L'altérité d'autrui ne dépend pas d'une qualité quelconque qui le distinguerait de moi. Elle ne s'inscrit pas dans une hiérarchie logique. L'autre est infiniment transcendant, infiniment étranger : son visage rompt avec le monde qui nous est commun. Sa parole ne procède pas de la relation, mais de la différence absolue. En m'interpellant, il confirme son extériorité.
Le langage rompt la continuité de l'être et de l'histoire. Dans la relation qu'il instaure, les termes sont dissymétriques et séparés : le moi, qui est mis en question / l'autre, dont la présence ne se laisse pas englober dans le langage. L'interlocuteur s'affranchit du thème que je lui prête; il déborde la représentation. Le discours ne fait ni système, ni totalité, ni cosmos. La parole est dans l'être, et déborde l'être.
La représentation ne repose pas sur la clarté de la pensée, mais sur la jouissance de l'extériorité.

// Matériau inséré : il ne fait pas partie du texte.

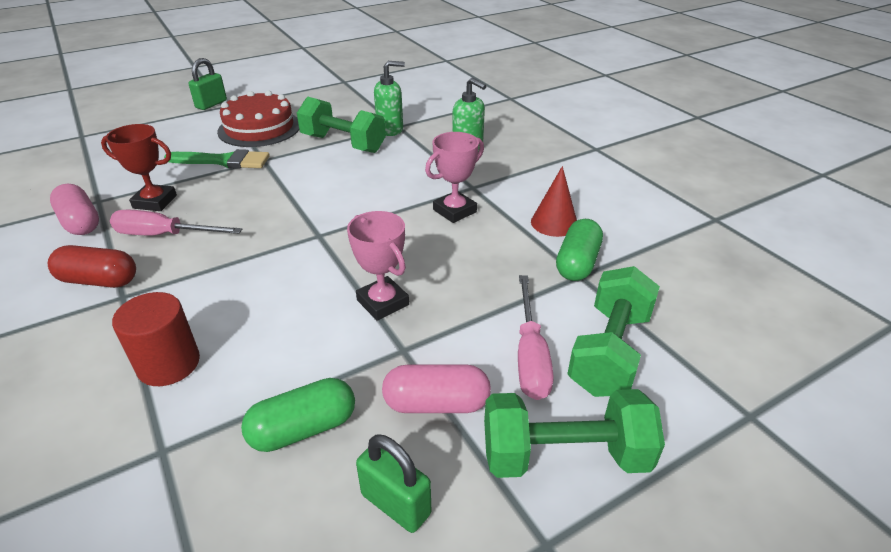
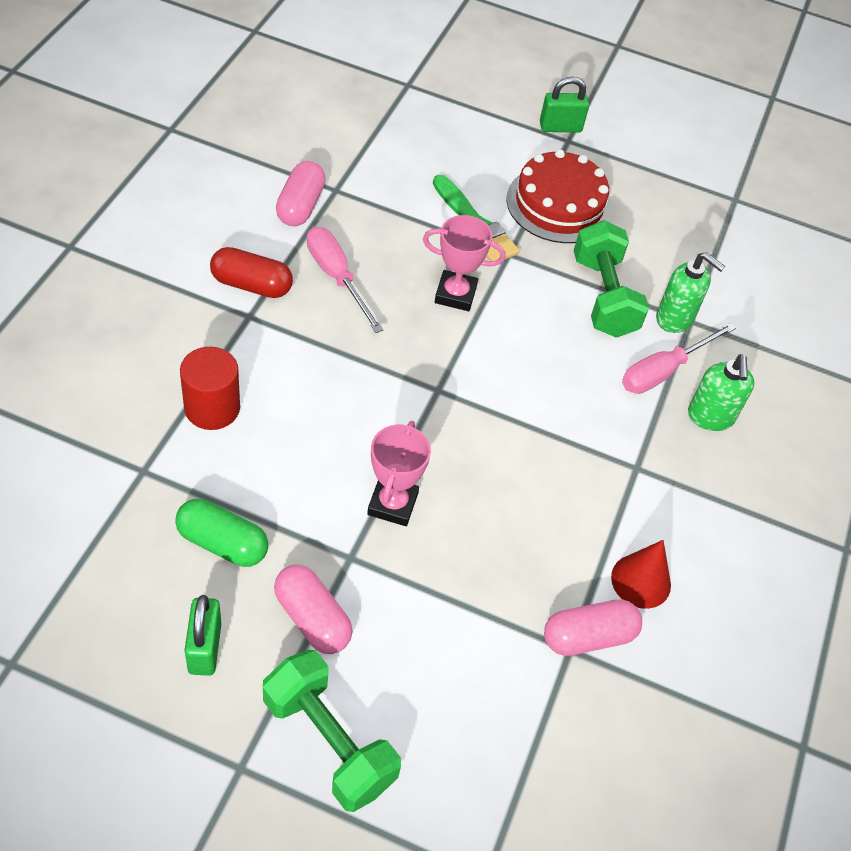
camera: 45 degrees right, 15 degrees up
red capsule [48,245,136,288] -> red capsule turned 45 degrees counterclockwise [210,247,293,298]
red trophy [101,124,177,211] -> none
pink trophy [425,132,484,223] -> pink trophy moved to [423,215,506,311]
pink screwdriver [518,275,554,400] -> pink screwdriver moved to [622,323,736,394]
green capsule [556,219,603,281] -> pink capsule [544,600,642,656]
green dumbbell [568,266,660,397] -> none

Le langage s'évade. Il se désintéresse de la relation d'objet pour passer sur l'autre bord. Même quand il garde le silence, le discours préserve sa transcendance. Il est tout-autre, absolument autre.
La voix produit l'extériorité où le langage se déploie. Par la présence du visage, le tiers me commande et me rappelle à mes obligations.
Avant toute expérience, avant tout dévoilement de l'être, l'expression verbale et la responsabilité sont liés. Le langage commence avec l'éthique.